Letztlich ist die Entscheidung darüber, ob ein Wahrnehmungsvertrag mit der VG Wort (oder einer anderen Verwertungsgesellschaft) geschlossen wird, natürlich die individuelle Entscheidung einer jeden forschenden bzw. publizierenden Person. Unabhängig davon ist es aber sicherlich sinnvoll, sich vorher genauer damit auseinanderzusetzen, welche Hintergründe dem Ausschüttungsverfahren zugrunde liegen.
Zusammenfassung
Die Veröffentlichung von Open-Access-Publikationen – auch nach dem Verständnis der Berliner Erklärung – ist mit einem bestehenden Wahrnehmungsvertrag bei der VG Wort vereinbar. Grundsätzliche rechtliche Konflikte kommen praktisch nicht vor und lassen sich rechtssicher ausschließen. Zudem sieht die VG Wort nach eigener Aussage keine Probleme bei der gleichzeitigen Wahrnehmung von ausschließlich an sie eingeräumten Nutzungsrechten und frei zugänglichen und nachnutzbaren wissenschaftlichen Textpublikationen und schließt auch eine Teilnahme am Melde- und Ausschüttungsverfahren nicht aus.

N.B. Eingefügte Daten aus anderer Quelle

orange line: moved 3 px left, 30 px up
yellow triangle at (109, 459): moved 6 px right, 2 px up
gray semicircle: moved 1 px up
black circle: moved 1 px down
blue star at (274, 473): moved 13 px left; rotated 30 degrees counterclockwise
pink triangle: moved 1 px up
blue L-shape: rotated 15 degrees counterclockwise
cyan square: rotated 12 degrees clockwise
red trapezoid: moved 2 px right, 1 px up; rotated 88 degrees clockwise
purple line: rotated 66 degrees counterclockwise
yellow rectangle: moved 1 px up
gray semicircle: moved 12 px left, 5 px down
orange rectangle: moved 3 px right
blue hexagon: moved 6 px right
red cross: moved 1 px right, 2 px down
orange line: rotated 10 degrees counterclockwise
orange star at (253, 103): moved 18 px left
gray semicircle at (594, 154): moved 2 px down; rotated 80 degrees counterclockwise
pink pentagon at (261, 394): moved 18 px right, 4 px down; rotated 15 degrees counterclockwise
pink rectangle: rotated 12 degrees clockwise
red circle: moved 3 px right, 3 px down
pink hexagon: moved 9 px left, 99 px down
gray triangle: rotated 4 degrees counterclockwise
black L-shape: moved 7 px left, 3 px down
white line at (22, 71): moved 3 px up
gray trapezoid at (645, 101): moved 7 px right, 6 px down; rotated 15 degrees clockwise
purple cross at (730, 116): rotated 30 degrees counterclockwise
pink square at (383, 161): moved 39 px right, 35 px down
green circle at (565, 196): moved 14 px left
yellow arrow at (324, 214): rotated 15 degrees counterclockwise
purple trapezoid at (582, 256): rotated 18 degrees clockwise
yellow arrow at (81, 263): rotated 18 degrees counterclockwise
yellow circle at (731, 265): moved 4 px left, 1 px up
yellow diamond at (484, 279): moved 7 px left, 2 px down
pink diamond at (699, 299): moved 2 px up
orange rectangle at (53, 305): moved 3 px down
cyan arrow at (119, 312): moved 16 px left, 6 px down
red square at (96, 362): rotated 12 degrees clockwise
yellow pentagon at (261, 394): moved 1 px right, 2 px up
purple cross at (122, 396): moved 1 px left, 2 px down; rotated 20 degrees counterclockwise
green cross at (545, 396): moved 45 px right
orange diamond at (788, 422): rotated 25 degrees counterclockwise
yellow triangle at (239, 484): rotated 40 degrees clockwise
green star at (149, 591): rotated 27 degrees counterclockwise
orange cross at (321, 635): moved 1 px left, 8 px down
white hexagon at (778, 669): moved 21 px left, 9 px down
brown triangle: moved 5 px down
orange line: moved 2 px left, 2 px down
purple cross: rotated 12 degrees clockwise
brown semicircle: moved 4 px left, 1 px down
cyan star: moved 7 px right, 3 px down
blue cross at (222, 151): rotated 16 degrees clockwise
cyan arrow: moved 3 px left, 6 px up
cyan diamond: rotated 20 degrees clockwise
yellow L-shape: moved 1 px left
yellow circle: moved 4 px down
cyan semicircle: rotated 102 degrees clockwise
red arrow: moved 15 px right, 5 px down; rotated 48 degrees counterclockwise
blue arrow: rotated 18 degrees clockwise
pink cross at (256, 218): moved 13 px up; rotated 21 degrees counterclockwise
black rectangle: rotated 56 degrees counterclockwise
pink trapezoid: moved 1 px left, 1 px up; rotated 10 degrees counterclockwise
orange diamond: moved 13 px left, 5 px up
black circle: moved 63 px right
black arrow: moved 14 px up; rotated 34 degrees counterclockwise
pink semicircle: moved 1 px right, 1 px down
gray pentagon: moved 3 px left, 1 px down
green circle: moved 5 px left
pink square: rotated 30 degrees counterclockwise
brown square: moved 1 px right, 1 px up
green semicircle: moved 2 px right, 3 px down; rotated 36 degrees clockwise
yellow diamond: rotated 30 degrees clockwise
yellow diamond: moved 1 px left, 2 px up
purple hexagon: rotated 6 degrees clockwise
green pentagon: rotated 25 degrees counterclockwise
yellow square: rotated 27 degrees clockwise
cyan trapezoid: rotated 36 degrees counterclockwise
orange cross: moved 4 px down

Die an die VG Wort eingeräumten Nutzungsrechte lassen sich – weil sie exklusiv eingeräumt werden – nur ein einziges Mal übertragen. Eine spätere Übertragung derselben Rechte, z. B. an einen Verlag, wie es für den Abschluss eines Verlagsvertrags notwendig ist, ist somit praktisch eigentlich nicht mehr möglich. Üblicherweise haben auch keine der beteiligten Seiten ein Interesse daran, diese Lücke zu beanstanden. Dennoch sollten Autor*innen im Falle eines Vertragsabschlusses abwägen, ob die einhergehenden Rechtsunsicherheiten hinnehmbar sind.
Über diesen Text:
Dieser Text ist eine erweiterte und redaktionell leicht angepasste Fassung einer Handreichung von Berlin Universities Publishing (BerlinUP), die Robert Wiese und Marc Lange in Zusammenarbeit mit iRights.info erarbeitet haben.
Zu den Autoren:
Robert Wiese ist Mitarbeiter an der Universitätsbibliothek der Technischen Universität Berlin in der Abteilung Publikationsdienste. Bei Berlin Universities Publishing leitet er die Verlagssparte Bücher und ist in der Beratung zu Themen des wissenschaftlichen Publizierens tätig.
Marc Lange war bis 2023 Referent für Open Access an der Universitätsbibliothek der Humboldt-Universität zu Berlin und leitete bei Berlin Universities Publishing die Verlagssparte Beratung (ORCID).